All experiments were conducted with institutional review and approval. Animals were euthanized by CO₂ inhalation and cervical dislocation at the indicated times in accordance with AAALAC guidelines. Mammary glands were collected from FVB mice bred at Lawrence Berkeley National Laboratory, commercially obtained BALB/c mice, 129SV/C57BL/6 Tgfß1+/+ or +/- mice bred in-house at the National Institutes of Health or the Lawrence Berkeley National Laboratory, and congenic 129S2/SV Hsdc Tgfß1+/+ or +/- mice and F1 outcrosses of 129S2/SV Hsd and C57BL/6 Tac Tgfß1+/+ or +/- mice bred at University of California at San Francisco. Unless otherwise specified, immunostaining data are from FVB mice and transgenic phenotype data are from 129SV/C57BL/6 Tgfß1+/+ or +/- mice. Estrus was staged using cytological characteristics of vaginal smears and confirmed postmortem by uterine wet weight. Pregnancy was determined by vaginal plug and confirmed by embryos. Ten-week-old mice were ovariectomized for 14 to 17 days and injected intraperitoneally with estradiol (1 µg) and progesterone (1 mg) daily for 3 days. Control animals were injected with vehicle throughout the same time course.

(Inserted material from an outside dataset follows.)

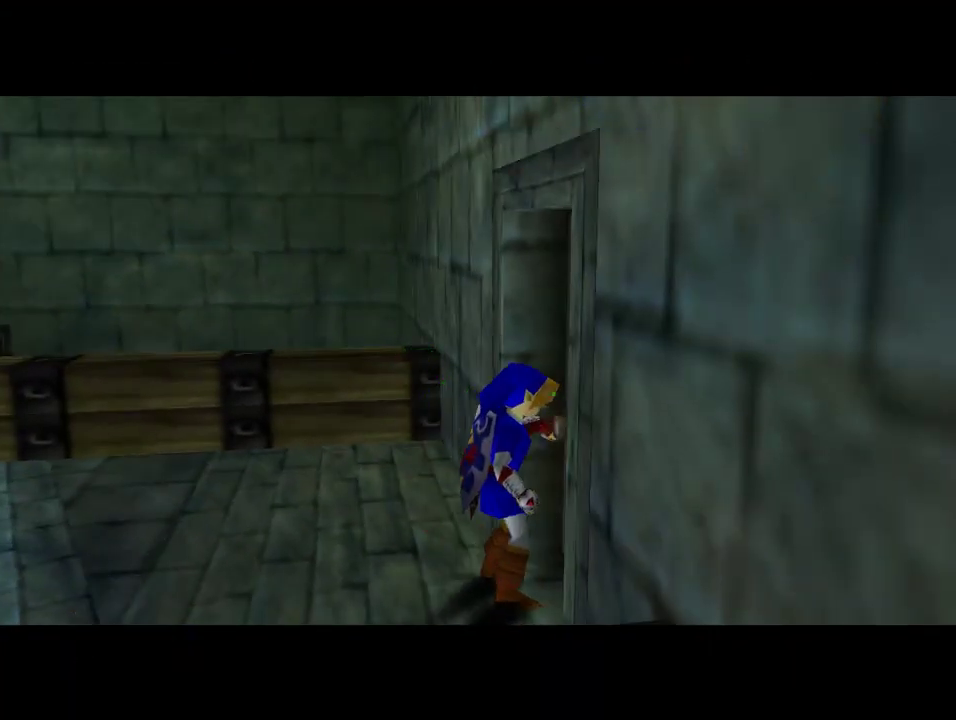
{"buttons": [], "left_stick": "center", "events": []}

The inguinal (fourth pair) mammary glands were dissected free of the skin and were either placed in Carnoy’s fixative for whole-mount staining, or embedded in OCT compound (Miles Inc., Elkhart, IN). Frozen tissue blocks were stored at -70°C until the time of sectioning. Whole-mount staining of glands with 1% carmine alum were done as described³⁸ but the glands were fixed in Carnoy’s fixative overnight; stained glands were stored in methyl salicylate after poststaining dehydration. After photography, mammary whole mounts were embedded in paraffin, sectioned at 5 µm, and stained with hematoxylin and eosin to score for pyknotic nuclei.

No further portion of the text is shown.